My phone buzzed in the suit pocket against my leg. Half battery, I thought, as I swiped the ‘unlock’ to answer.

“Are you still in New York?” My wife, Jenn, asked frantically.

“Yes. There seems to be something going on outside.” My voice sounded odd.

“Oh, God, no. It’s all over the news.”

“What?”

“The dead are alive, John. They don’t know how or why, but they are getting up and killing other people. It started in New York. You need to get to the airport right away. Get out of the city! John! John!”

Dazed by the news, I responded that I was by the window of the office overlooking the street. There was a car flipped over and people were running all over the place. I was trying like hell to wrap my head around what was happening.

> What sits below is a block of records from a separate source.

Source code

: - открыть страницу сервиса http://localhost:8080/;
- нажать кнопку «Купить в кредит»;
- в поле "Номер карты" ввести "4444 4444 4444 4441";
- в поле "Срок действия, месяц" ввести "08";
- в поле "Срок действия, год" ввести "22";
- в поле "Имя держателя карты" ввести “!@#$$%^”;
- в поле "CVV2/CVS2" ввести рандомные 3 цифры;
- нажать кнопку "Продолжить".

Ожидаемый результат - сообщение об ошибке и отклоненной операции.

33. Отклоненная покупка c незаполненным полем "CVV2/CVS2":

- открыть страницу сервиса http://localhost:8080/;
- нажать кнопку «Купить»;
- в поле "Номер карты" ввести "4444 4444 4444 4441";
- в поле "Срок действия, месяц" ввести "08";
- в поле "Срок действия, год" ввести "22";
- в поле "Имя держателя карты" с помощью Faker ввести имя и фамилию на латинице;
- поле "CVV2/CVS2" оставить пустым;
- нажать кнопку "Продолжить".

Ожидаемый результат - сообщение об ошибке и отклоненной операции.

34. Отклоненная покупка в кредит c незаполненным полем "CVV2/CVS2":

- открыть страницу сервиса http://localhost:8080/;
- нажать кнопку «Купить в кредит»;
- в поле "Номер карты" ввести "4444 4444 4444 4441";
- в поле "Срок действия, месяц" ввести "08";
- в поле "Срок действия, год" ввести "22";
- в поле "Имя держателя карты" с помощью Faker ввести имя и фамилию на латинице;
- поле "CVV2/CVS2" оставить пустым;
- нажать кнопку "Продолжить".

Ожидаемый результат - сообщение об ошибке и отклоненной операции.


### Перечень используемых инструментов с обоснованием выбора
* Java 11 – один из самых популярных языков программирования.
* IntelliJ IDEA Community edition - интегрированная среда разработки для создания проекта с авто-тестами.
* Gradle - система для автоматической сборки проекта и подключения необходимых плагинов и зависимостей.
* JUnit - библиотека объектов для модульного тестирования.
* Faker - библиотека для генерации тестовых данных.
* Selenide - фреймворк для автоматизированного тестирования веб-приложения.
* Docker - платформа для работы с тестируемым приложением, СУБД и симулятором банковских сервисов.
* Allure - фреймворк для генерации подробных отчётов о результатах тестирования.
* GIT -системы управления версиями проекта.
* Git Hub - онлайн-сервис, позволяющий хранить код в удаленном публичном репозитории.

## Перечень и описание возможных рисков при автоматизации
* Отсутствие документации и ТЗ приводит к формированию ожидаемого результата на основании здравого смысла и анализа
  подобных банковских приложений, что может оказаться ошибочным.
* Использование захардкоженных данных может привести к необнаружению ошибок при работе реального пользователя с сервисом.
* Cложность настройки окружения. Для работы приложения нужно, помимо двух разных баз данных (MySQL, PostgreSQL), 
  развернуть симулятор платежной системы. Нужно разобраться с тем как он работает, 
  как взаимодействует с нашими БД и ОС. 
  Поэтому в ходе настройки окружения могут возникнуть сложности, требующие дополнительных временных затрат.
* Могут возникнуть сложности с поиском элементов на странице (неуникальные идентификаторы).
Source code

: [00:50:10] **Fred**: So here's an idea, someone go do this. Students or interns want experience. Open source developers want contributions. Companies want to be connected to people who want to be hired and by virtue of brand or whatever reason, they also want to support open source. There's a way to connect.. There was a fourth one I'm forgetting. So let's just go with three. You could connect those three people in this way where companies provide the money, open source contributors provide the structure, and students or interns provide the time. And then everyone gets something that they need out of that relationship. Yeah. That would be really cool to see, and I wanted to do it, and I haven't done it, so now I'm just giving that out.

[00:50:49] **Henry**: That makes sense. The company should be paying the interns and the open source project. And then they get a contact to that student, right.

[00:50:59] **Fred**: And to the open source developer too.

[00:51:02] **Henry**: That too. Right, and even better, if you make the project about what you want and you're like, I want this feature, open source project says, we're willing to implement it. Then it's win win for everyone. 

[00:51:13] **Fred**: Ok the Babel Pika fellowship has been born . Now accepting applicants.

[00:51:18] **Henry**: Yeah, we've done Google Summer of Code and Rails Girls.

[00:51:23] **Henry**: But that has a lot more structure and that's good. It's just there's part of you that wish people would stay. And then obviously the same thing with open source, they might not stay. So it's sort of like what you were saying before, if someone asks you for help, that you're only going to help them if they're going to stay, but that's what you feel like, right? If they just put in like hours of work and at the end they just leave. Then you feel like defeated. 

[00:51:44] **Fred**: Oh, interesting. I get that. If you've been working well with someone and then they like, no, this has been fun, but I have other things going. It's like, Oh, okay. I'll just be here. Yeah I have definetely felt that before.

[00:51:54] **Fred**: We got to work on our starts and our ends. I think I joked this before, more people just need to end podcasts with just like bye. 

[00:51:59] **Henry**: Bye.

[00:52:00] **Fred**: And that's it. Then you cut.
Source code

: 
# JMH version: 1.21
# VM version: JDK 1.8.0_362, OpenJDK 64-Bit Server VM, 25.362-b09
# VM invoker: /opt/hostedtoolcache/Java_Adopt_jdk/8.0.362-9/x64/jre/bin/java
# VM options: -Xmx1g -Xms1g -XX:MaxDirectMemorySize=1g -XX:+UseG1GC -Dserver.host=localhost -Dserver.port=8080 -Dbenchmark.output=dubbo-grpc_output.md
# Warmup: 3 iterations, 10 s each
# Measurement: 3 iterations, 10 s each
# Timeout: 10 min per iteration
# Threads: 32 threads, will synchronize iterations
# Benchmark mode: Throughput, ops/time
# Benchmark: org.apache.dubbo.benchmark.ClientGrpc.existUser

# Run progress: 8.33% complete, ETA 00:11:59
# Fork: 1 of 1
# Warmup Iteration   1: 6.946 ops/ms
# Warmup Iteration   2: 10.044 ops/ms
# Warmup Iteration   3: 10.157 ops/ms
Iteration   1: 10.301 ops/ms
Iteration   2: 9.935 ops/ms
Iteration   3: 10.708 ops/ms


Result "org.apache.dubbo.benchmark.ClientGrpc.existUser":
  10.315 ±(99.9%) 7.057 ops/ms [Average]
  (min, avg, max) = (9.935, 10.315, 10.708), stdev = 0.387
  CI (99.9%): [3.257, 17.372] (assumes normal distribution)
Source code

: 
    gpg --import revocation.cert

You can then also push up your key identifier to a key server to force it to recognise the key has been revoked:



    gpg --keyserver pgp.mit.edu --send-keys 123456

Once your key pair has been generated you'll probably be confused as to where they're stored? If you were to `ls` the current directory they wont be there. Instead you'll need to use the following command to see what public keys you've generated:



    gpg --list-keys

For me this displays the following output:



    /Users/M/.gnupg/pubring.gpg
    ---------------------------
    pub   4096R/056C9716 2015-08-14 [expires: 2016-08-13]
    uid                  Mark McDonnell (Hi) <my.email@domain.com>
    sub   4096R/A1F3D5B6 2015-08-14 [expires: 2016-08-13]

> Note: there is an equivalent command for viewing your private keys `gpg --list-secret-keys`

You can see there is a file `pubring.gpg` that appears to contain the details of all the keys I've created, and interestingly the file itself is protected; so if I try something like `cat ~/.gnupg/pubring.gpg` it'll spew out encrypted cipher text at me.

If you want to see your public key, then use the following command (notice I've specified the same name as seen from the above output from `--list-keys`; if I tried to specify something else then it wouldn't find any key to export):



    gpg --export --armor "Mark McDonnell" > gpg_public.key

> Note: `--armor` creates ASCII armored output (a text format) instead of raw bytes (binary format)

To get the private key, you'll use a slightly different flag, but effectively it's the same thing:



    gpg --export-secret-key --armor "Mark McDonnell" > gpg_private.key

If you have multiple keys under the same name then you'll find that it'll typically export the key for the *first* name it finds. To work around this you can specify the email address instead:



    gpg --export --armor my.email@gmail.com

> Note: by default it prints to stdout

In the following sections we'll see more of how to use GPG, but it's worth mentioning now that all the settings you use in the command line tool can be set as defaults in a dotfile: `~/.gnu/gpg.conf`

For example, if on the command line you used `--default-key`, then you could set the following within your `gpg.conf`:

“It doesn’t look good down there, Jenn. I don’t… I don’t think I’ll be able to make it to the airport.”

“Then you need to find a car or some way to get out of there!” she shrieked, making me wince. I felt a sudden sense of urgency, as I gripped the phone tighter.

“I’m sorry, Jenn,” I blurted, “about this morning, about our fight.”

“None of that matters to me. Just get ho…”

The signal died. I tapped the phone until it was trying to dial her back. No luck. Not even a dial tone. Just dead air. Amazing. It was all already coming undone, and I didn’t even know it.

Refocusing on the office, I placed the phone back in my pocket. Looking around, I realized that there was no movement on the floor. No one was leaving their desk to head for the bathroom, to flirt with their secretaries, or to sneak outside to grab a smoke. The place was literally deserted.